They will work with the MiniCommander II, but sadly not with the Cruise Commander or CC-Lite. They apparently have an incompatible motor, I tried a Cruise Commander and it was very jerky at low speed. This is a fairly common issue with certain motor designs. It does run fine with the MiniCommander II, I sky-wired it to test, and I'll eventually get around to installing it.


----------



## eddiem (Dec 3, 2015)

gunrunnerjohn said:


> They will work with the MiniCommander II, but sadly not with the Cruise Commander or CC-Lite. They apparently have an incompatible motor, I tried a Cruise Commander and it was very jerky at low speed. This is a fairly common issue with certain motor designs. It does run fine with the MiniCommander II, I sky-wired it to test, and I'll eventually get around to installing it.


The CC-lite seems Ok with my Beep.... I was hoping it would be good for the Budd

..that because I have a few CC-Lites!

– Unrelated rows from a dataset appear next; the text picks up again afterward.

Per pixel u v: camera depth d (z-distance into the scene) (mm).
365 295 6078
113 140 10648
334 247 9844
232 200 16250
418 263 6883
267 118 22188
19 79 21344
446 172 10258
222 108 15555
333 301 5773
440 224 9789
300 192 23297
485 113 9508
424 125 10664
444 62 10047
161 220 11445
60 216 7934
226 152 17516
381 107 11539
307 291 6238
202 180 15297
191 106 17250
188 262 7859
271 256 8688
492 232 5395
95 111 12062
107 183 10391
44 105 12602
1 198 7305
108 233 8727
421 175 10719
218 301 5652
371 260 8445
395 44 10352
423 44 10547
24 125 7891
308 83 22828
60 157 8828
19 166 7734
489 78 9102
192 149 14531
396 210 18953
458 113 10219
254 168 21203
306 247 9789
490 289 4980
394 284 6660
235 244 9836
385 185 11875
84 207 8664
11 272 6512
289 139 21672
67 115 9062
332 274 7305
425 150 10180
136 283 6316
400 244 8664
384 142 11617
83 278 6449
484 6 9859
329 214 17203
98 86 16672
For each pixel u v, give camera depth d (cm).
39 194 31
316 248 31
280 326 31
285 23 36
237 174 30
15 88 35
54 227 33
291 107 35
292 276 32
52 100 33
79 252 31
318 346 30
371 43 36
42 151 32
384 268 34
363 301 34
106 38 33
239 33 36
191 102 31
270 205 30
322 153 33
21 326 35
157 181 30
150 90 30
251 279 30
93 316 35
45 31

The good news is that the MiniCommander II looks like a bargain! 

Thanks!
Ed


----------



## gunrunnerjohn (Nov 10, 2010)

The CC-Lite works fine in the BEEP, I have one as well. However, the BUDD car has a different motor and it doesn't work at all. Give it a quick try, you just have to wire power and motor. You can just short the PGM/RUN to program it and then test. The low speed performance will be amusing, but not useful.


----------